Francesco Leschiera con Opera Antigone reinterpreta il capolavoro di Sofocle al Teatro Litta di Milano
In scena al Teatro Litta di Milano fino a domenica 26 novembre, Opera Antigone, ultimo lavoro del Teatro del Simposio per la regia di Francesco Leschiera, è una riproposizione in chiave post-moderna della tragedia di Sofocle focalizzando il punto di vista di un personaggio generalmente considerato marginale, quello di Ismene, la sorella della protagonista Antigone.
La vicenda è nota: Creonte, fratello di Giocasta, diviene re di Tebe dopo che i fratelli Eteocle e Polinice, figli di Edipo, combattendo per il trono della città si sono dati vicendevolmente la morte. Il nuovo sovrano ritiene il primo un eroe e il secondo un traditore, e ordina che il corpo di Eteocle abbia le giuste onoranze funebri lasciando insepolto quello di Polinice. Antigone, la sorella più piccola, informa Ismene delle intenzioni del re, e contro la sua opinione trasgredisce l’ordinanza del sovrano cercando di dare una degna sepoltura anche al fratello Polinice, secondo quella che ritiene essere la volontà degli dei.
Una volta scoperta da una guardia, viene condotta davanti al re, che non conosce ragione. Fa seppellire viva la ragazza in una grotta, e quando finalmente l’indovino Tiresia riesce a convincerlo del suo errore è troppo tardi. Antigone si è già data la morte con l’impiccagione per evitare la segregazione a vita. Emone, figlio di Creonte, innamorato e promesso sposo della fanciulla, tenta di colpire nel sepolcro il padre con una spada e non riuscendoci si trafigge il fianco per abbracciare, in un ultimo gesto d’amore, l’amata Antigone. Euridice, madre del ragazzo, si suicida a sua volta maledicendo il sovrano consorte, che rimane solo a meditare sui suoi errori e invoca anche per sé la fine.
Se da un lato l’ostinazione di Creonte, re di Tebe, a lasciare insepolto Polinice scatena la ribellione della giovane Antigone che diviene così l’archetipo dell’eroina contro le ingiustizie del potere costituito, dall’altra la disperazione del sovrano, rimasto solo a meditare sui suicidi di Emone e della moglie Euridice, è considerata conseguenza del comportamento trasgressivo della ragazza nei confronti dell’editto reale.

● CONTENUTO DEL DATASET
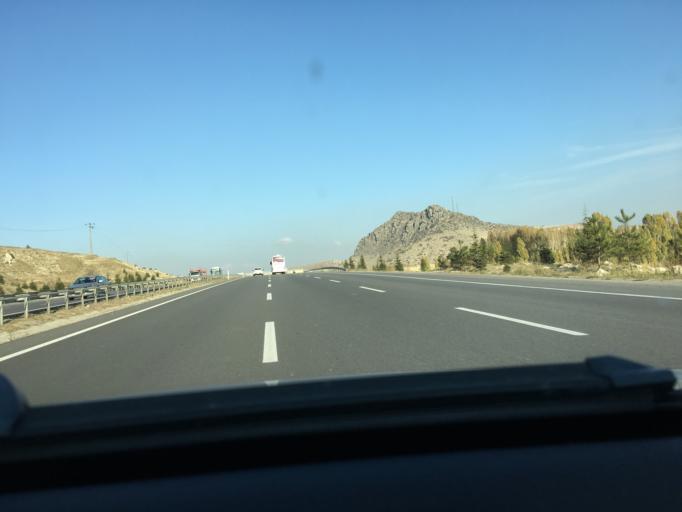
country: TR
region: Ankara
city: Temelli
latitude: 39.7676
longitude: 32.4849
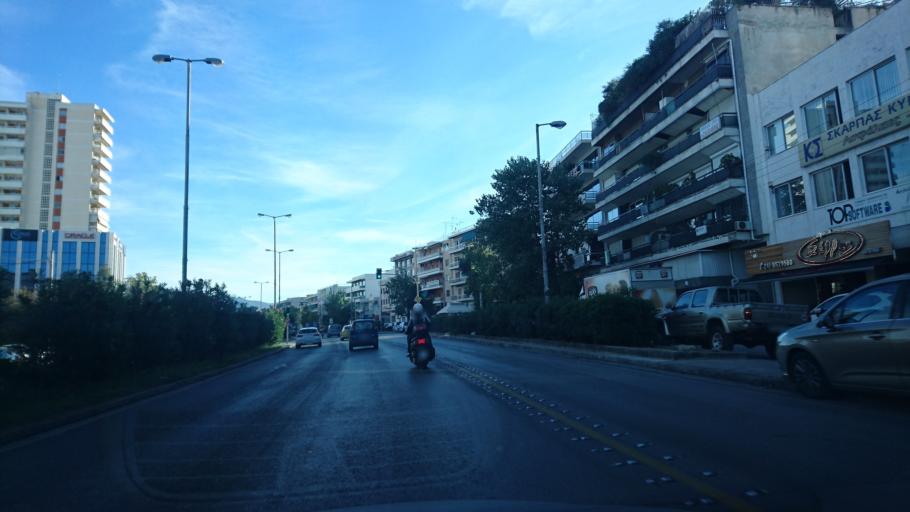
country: GR
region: Attica
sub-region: Nomarchia Athinas
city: Neo Psychiko
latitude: 38.0021
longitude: 23.7906
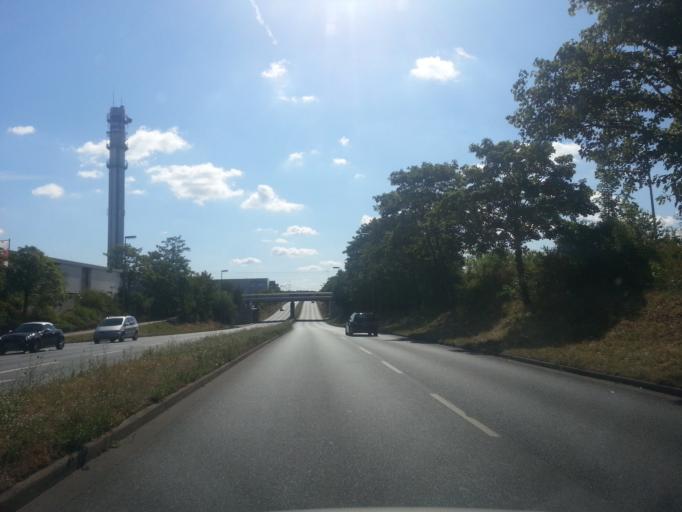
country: DE
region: Hesse
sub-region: Regierungsbezirk Darmstadt
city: Dietzenbach
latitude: 50.0166
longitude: 8.7864
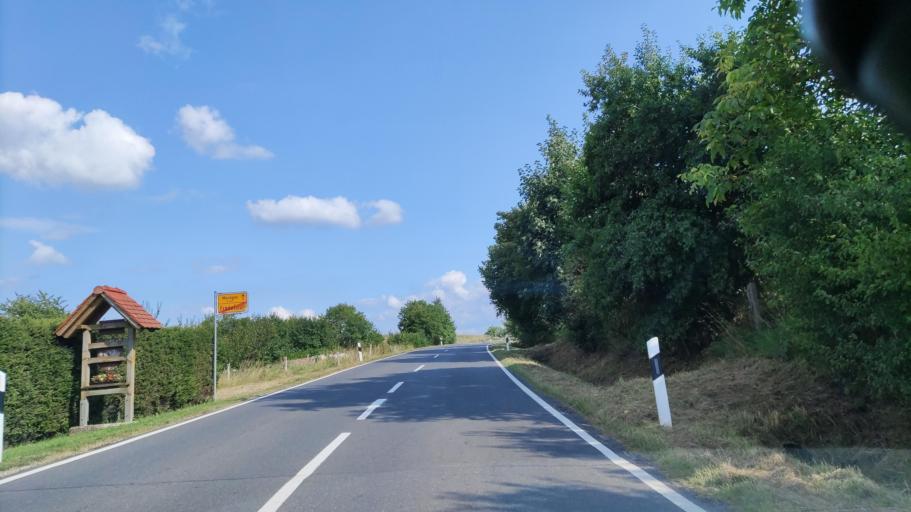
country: DE
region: Lower Saxony
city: Moringen
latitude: 51.7358
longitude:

● ESERCIZI
A. Trascrivi dall'articolo su Opera Antigone il passo che va da "Una volta scoperta" a "sé la fine.".
B. Prosegui l'articolo su Opera Antigone partendo subito dopo la sua ultima frase.

● SOLUZIONI
A.
Una volta scoperta da una guardia, viene condotta davanti al re, che non conosce ragione. Fa seppellire viva la ragazza in una grotta, e quando finalmente l’indovino Tiresia riesce a convincerlo del suo errore è troppo tardi. Antigone si è già data la morte con l’impiccagione per evitare la segregazione a vita. Emone, figlio di Creonte, innamorato e promesso sposo della fanciulla, tenta di colpire nel sepolcro il padre con una spada e non riuscendoci si trafigge il fianco per abbracciare, in un ultimo gesto d’amore, l’amata Antigone. Euridice, madre del ragazzo, si suicida a sua volta maledicendo il sovrano consorte, che rimane solo a meditare sui suoi errori e invoca anche per sé la fine.

B.
La domanda da quasi 2.500 anni, da quando cioè l’opera debuttò per la prima volta alle Grande Dionisie di Atene nel 442 a.C, ha sempre diviso gli artisti e intellettuali dell’Occidente è in merito alla giustezza o meno del comportamento di Antigone. È opportuna la sua ribellione nei confronti della legge? Il sentimento e la pietà possono prevalere sulla ragione di Stato?
La simpatia del mondo contemporaneo nei confronti di Antigone, simbolo di una femminilità antagonista del potere maschile peraltro in una società, come quella dell’antica Grecia, in cui le donne non avevano alcuna considerazione se non quella di essere spose e madri, è ben nota, mentre la figura di Ismene, la sorella maggiore che tenta inutilmente di seguire Antigone nel suo tragico destino dopo l’arresto, è rimasta in ombra. Nello spettacolo di Leschiera assume lo stesso ruolo di Orazio nell’Amleto, ovvero quello di essere la testimone superstite di tutti gli accadimenti drammatici del palazzo in cui ha vissuto, dove ha passato i momenti felici della giovinezza, prima della scia sanguinosa che distruggerà la sua famiglia e che le luci di scena, nella variazione dal rosso acceso verso il purpureo e il bianco, suggeriscono.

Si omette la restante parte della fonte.